**Given passage**
____

It works for the test cases
I will continue to test and debug.
I will provide a patch when thouroughly tested and working as expected.
Paddy.
#6
Sorry - please remove the call to watchdog().
#7
But we have the code for this already... no need to reinvent the wheel.
#8
Changed $path to $url in valid_url and patch works againts HEAD.
Both:
http://www.flickr.com/photos/16637594@N00/
and
http://www.flickr.com/photos/16637594%40N00/
are accepted as valid_url now.
#9
then it's RTBC
#10
Previous patch was not rolled againts head. This should be final.
#11
Looking at this patch; don't we declare $allowed_characters twice?
#12
every patch but the latest contained this line:
- $allowed_characters = '[a-z0-9\/:_\-_\.\?\$,~=#&%\+]';so yes, now we define it twice but it should not be so.
#13
My bad, missed out one line when rerolled. This hopefully is the final final..
#14
This doesn't seem to fix the actual issue, @ not being allowed.
The relevant RFC, http://www.ietf.org/rfc/rfc2396.txt ("revises and replaces" 1738) states @ is allowed in path segments.
#15
Changed $path to $url in valid_url.
#16
Rerolled from root to latest HEAD.
#17
patching file includes/common.inc
Hunk #1 FAILED at 689.
Hunk #2 succeeded at 1141 with fuzz 2 (offset 121 lines).
1 out of 2 hunks FAILED -- saving rejects to file includes/common.inc.rej
I'm confused about why this isn't simply adding @ to the allowed characters list. What do all of the code changes do?
#18
Rerolled for HEAD.
From #3, just adding @ to the allowed character list might open up a security loophole. And for the whole purpose of the patch, I don't get the whole idea either; just fixing syntax errors with what chx came up with.
#19
Phishing is not a reason to disallow valid URLs blindly. Flickr is a perfect example of legit sites using @.
Also, filter_xss_bad_protocol() does not guarantee anything other than the protocol. We should still at least validate the characters in absolute URLs to ensure at least a high degree of URL validity.

____

**Record set**
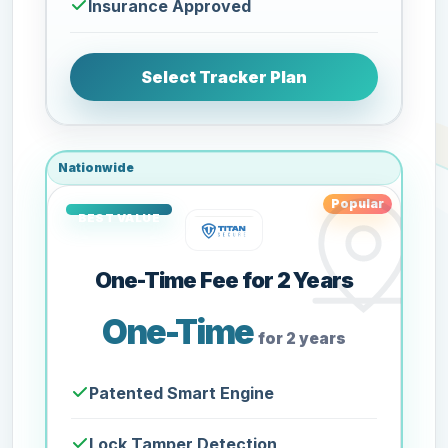
Insurance Approved
Select Tracker Plan
Nationwide
Popular
One-Time Fee for 2 Years
One-Time
for 2 years
Patented Smart Engine
Lock Tamper Detection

____

Using the thread about the valid_url patch, answer these questions:
1. In valid_url, which variable was changed to $url?
2. Which RFC is cited as stating that @ is allowed in path segments?
3. At which line did Hunk #1 fail when the patch was applied to includes/common.inc?

1. $path
2. RFC 2396
3. Line 689